An international ski jump and observation tower is adjacent to this resort, as well as the infrastructure forNordic, bobsleigh, luge and skeleton events for the 2018 Pyeongchang Winter Olympics.
Yong Pyong and Alpensia also have water fun parks, with saunas, in their snow villages.
Nearby are the Daegwallyeong sheep farm and the Woljeongsa Buddhist Temple near Mount Odaesan, which was established in 590 and rebuilt in 1974.
Stop along the way at the Sanchon restaurant for a remarkable vegetarian meal based on dishes designed to nourish and improve health. Elsewhere, the Herbnara herb farm is a garden theme park.
It doesn't have rides but a wonderland of whimsical walks through 12 square kilometres of beds growing more than 100 herbs.
Another of Korea's unique snow resorts, High 1, is nestled in a vast valley about two hours' drive from Pyeongchang and about the same distance from Seoul.
All of High 1 resort's runs are named for Greek gods unlike anywhere else I have found, the lift pass system allows the day to be divided into blocks of between four and a half and eight and a half hours, with passes starting at about $57.
If you want a sleep in you can hit the slopes at 10am and leave at the perfectly respectable time of 2.30pm. If you feel nocturnal, for less than $40, a night pass will give you three hours from 8.30pm to 11.30pm.
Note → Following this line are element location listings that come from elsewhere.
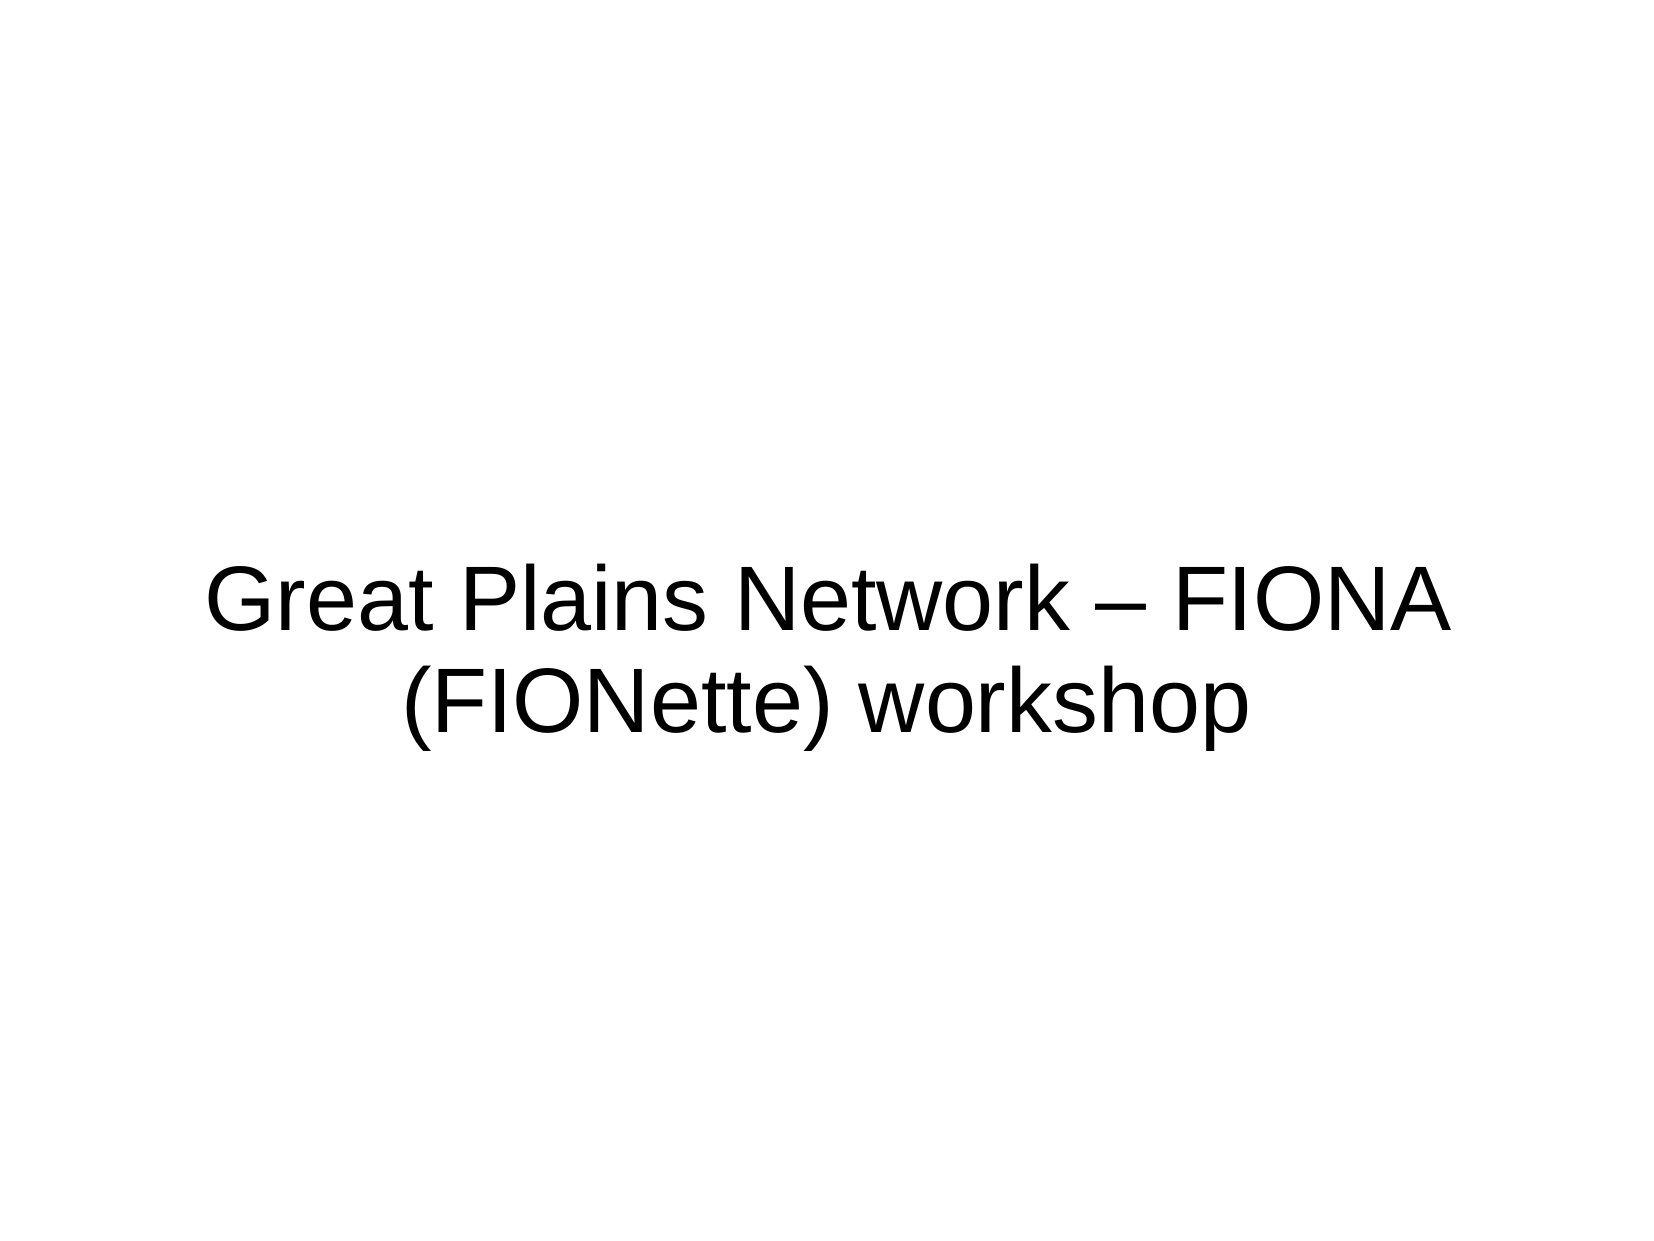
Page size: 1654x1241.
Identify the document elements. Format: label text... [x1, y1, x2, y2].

subtitle Great Plains Network – FIONA (FIONette) workshop [82, 290, 1571, 1010]
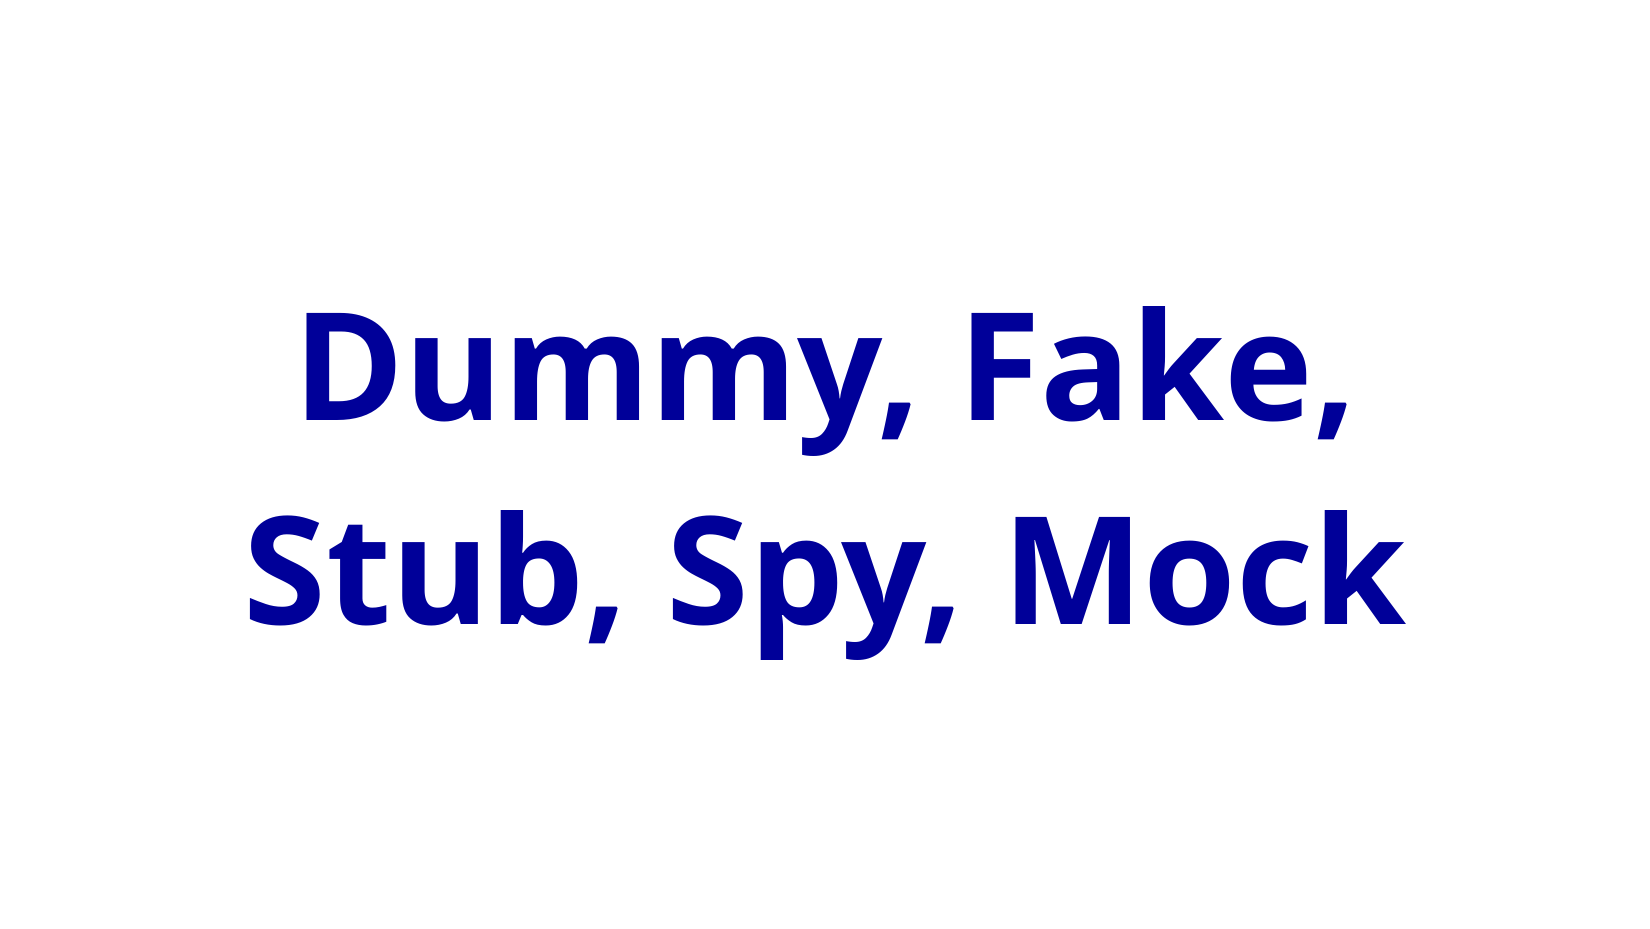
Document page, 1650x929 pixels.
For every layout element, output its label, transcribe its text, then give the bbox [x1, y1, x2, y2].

subtitle Dummy, Fake, Stub, Spy, Mock [0, 0, 1650, 929]
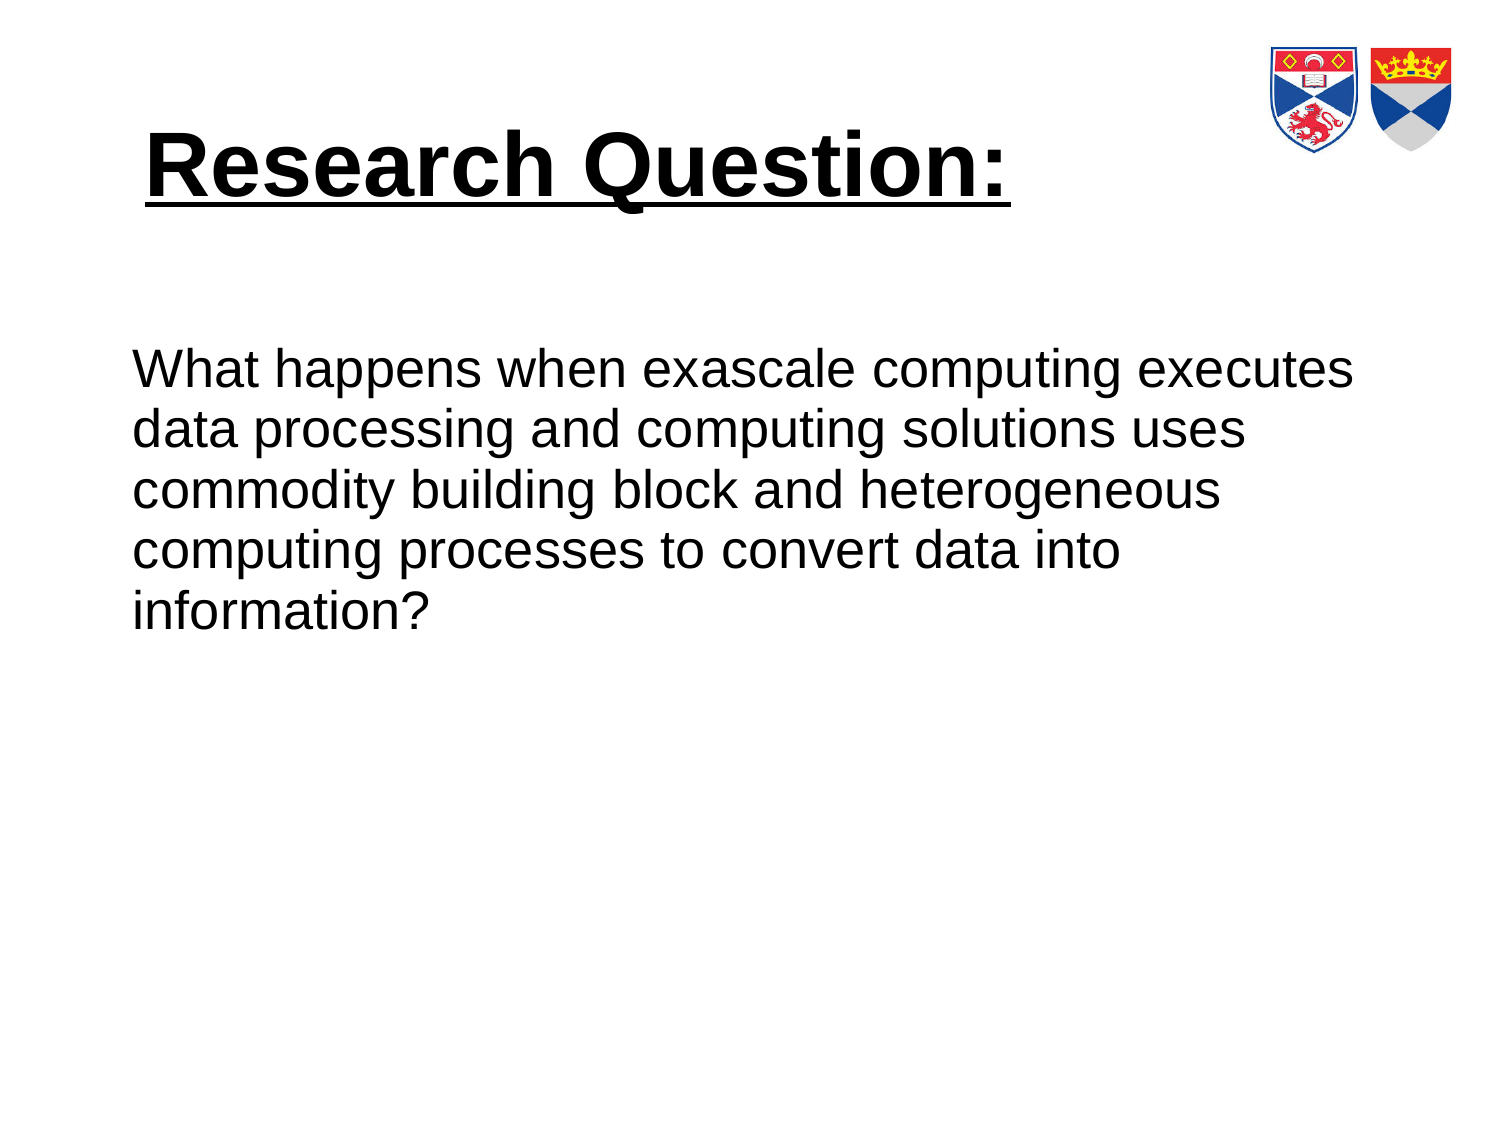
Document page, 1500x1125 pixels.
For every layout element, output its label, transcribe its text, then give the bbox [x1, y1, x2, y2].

High 1 has two gondolas running the length of each side, another connecting the base facilities and six chairlifts connecting upwards from the valley floor.
Although the majority of runs are advanced, there are slopes for every level of rider including a generous beginners run of more than four kilometres. The learner and intermediate slopes give wide, safe access to most of the valley.
Try the Top of the Top revolving restaurant at the highest point of the Mountain Gondola, where a set course lunch costs $35 and local ingredients are used to make delicious food.
The most prominent hostelry in the area is the palatial Kangwonland Hotel known for its casino. This is the only casino in South Korea that locals are allowed to visit and they flock here.
At High 1, as with all resorts in Korea, you don't need to bring any gear with you. Excellent clothing as well as quality skis, boards and boots can be hired.
Oh, and, byway of explanation for that earlier happy moment on the mountain at 700 metres - according to the Koreans, being at 700 metres above sea level is the perfect height at which people feel at their absolute peak.
And in South Korea, unlike back in Australia, there is plenty of snow at this height. It is the reason you'll see so many "700 Happy" signs.
The writer was a guest of the Korea Tourism Organisation.
FIVE OTHER SURPRISING PLACES TO SKI IN THE WORLD
KASHMIR, INDIA Less than 60 kilometres from the Kashmir capital of Srinagar, Gulmarg is considered the best place to ski in the Himalayas.
CHACALTAYA GLACIER, BOLIVIA At almost 5500 metres above sea level, Bolivia's only snow resort is the highest ski lift-served area in the world.
MZAAR, LEBANON You can ski and look at the sea at the same time. Mzaar is a little more than an hour from Beirut on the slopes of Mount Lebanon.
AFRI-SKI, LESOTHO This small resort in the Maluti mountains, near the border of South Africa, is best loved for the views down to the vast African landscape 3000 metres below.
TROODOS, CYPRUS Troodos has four ski lifts that are cranked up when the slopes of Mt Olympus get fresh snow during winter. GETTING THERE
Korean Air has daily flights from Sydney to Seoul. koreanair.com. For the main part of the season the resorts run a return shuttle bus from Seoul, with a round trip costing about $29.
SKIING THERE Book ski holidays to South Korea via the official Visit Korea website, visitkorea.or.kr.